Directions for this task
Leave out every picture, and restate word for word only the lines from the one containing "neck: (332, 301)" through the end of the material.

(Provided entries begins)

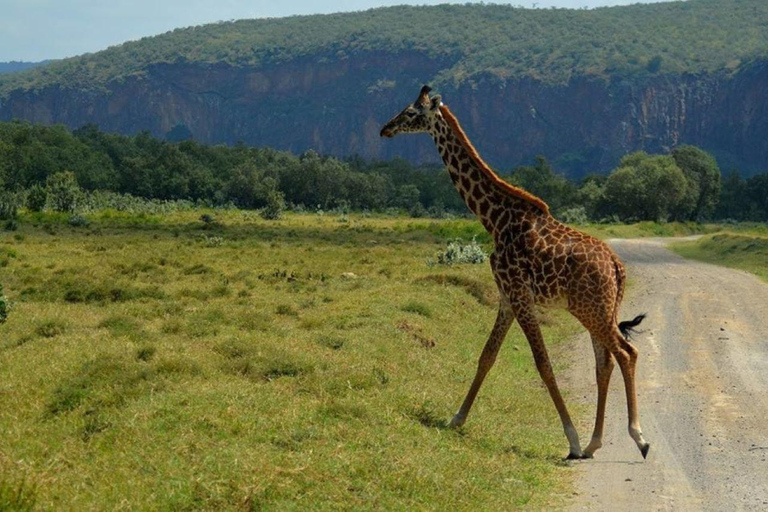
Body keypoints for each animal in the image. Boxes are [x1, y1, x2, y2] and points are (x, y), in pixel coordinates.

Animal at [378, 86, 648, 462]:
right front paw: (456, 419)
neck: (494, 219)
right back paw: (595, 442)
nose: (384, 129)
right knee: (604, 363)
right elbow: (486, 356)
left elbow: (543, 363)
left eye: (410, 113)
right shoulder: (506, 296)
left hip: (590, 310)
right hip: (601, 309)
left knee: (626, 353)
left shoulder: (520, 295)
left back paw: (637, 438)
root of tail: (617, 267)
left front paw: (571, 439)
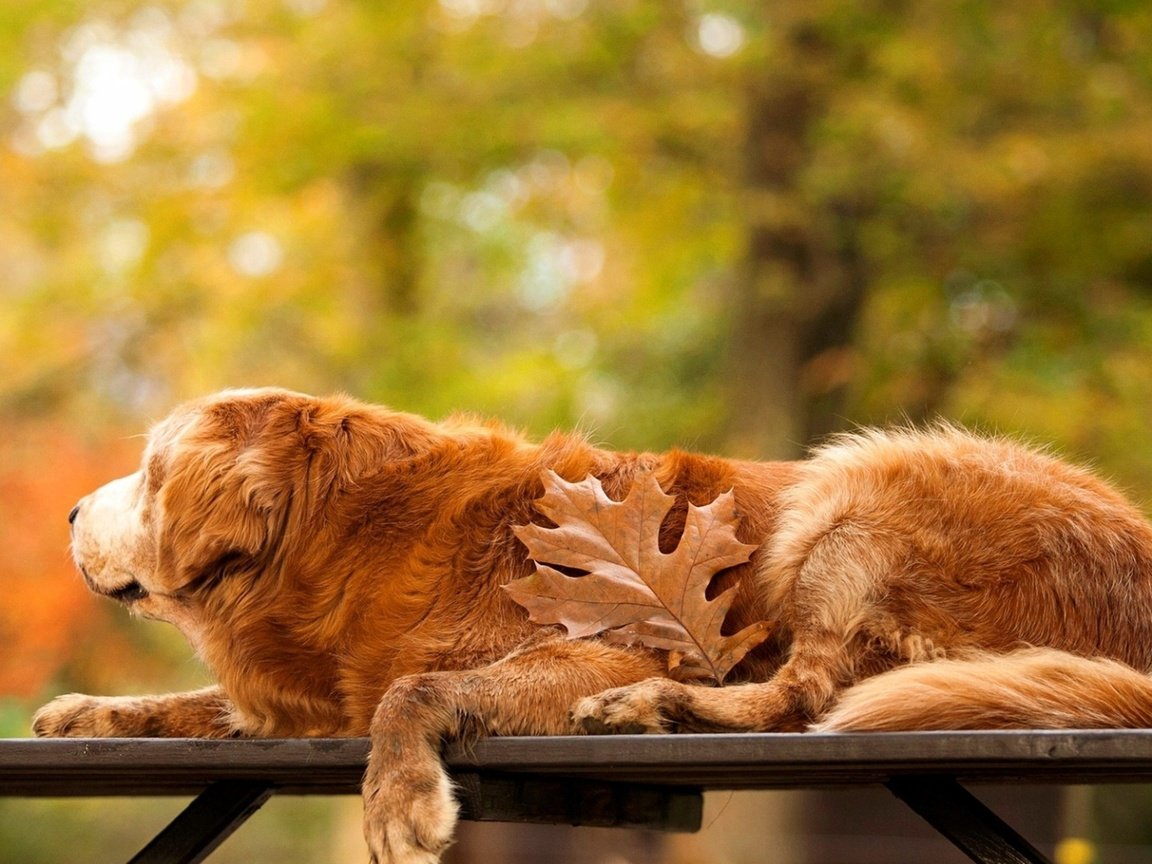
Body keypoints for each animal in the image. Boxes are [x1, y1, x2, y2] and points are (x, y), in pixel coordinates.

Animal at [33, 389, 1152, 861]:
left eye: (147, 470)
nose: (72, 513)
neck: (344, 534)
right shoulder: (307, 698)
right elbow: (197, 703)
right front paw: (89, 711)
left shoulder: (600, 644)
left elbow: (414, 689)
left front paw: (396, 800)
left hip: (856, 486)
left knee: (806, 695)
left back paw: (655, 708)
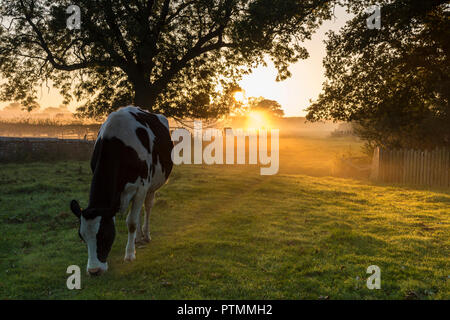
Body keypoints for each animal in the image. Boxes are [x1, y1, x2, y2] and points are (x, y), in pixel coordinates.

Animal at [69, 105, 173, 276]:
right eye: (82, 237)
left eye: (104, 235)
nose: (94, 271)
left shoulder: (141, 187)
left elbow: (131, 222)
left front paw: (130, 255)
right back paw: (137, 237)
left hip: (152, 185)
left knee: (147, 207)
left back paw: (146, 235)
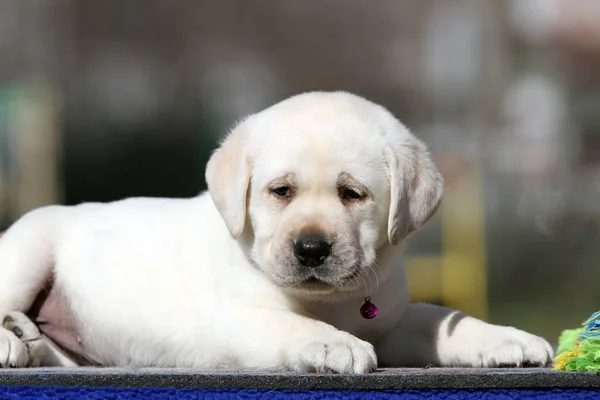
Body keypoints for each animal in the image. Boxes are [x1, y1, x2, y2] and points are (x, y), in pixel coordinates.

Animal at [0, 92, 552, 370]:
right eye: (280, 191)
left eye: (353, 194)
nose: (310, 249)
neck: (332, 301)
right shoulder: (235, 319)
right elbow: (293, 325)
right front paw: (335, 346)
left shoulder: (391, 320)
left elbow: (441, 318)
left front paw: (509, 340)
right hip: (29, 249)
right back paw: (11, 339)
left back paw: (27, 338)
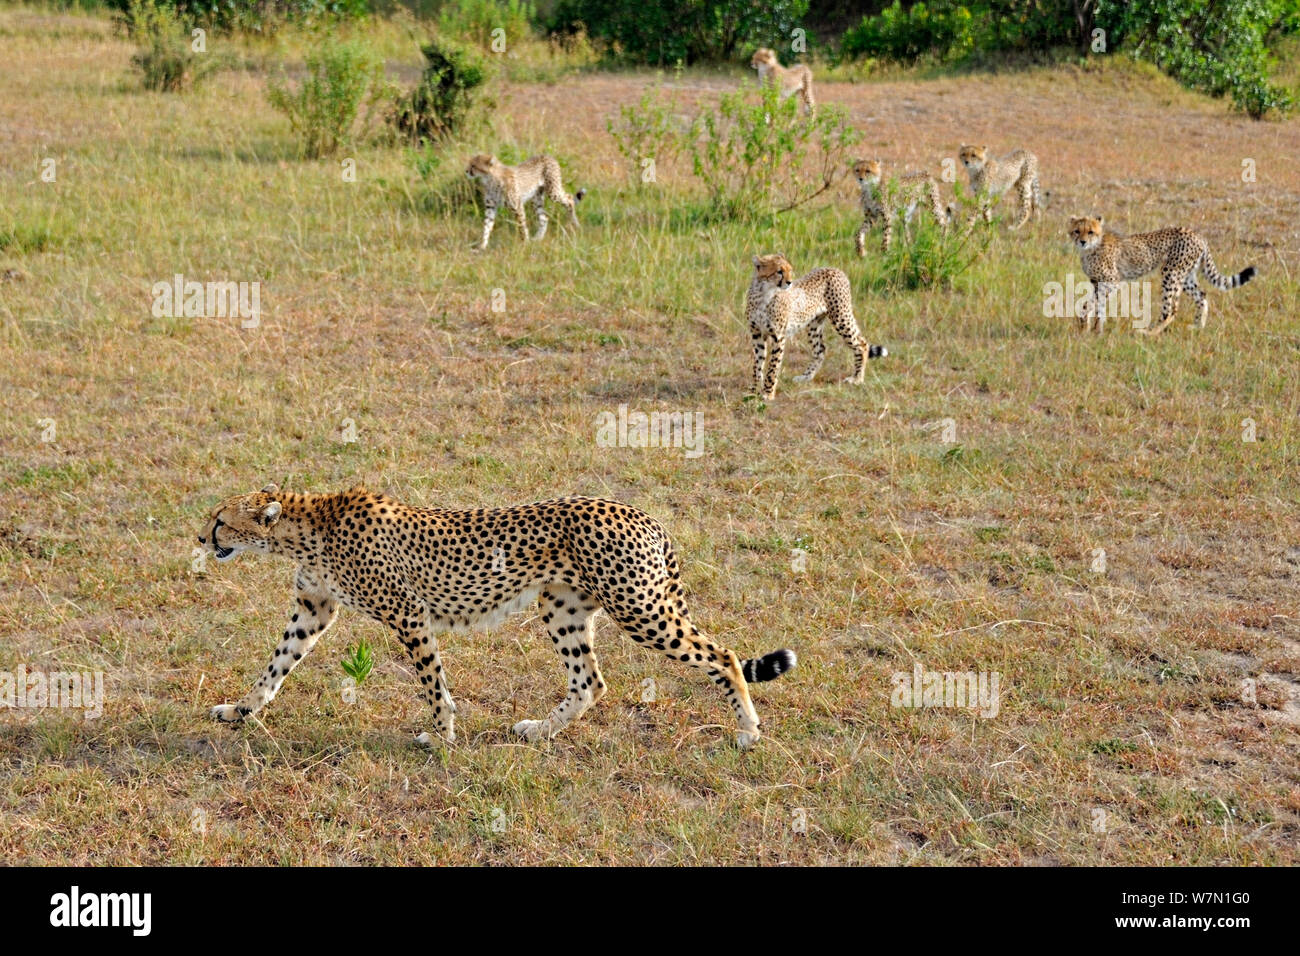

(Provided entries ends)

Exercise response
neck: (332, 301)
right shoulder: (235, 319)
right elbow: (293, 325)
right front paw: (335, 346)
left shoulder: (391, 320)
left elbow: (441, 318)
left front paw: (509, 340)
right hip: (29, 249)
right back paw: (11, 339)
left back paw: (27, 338)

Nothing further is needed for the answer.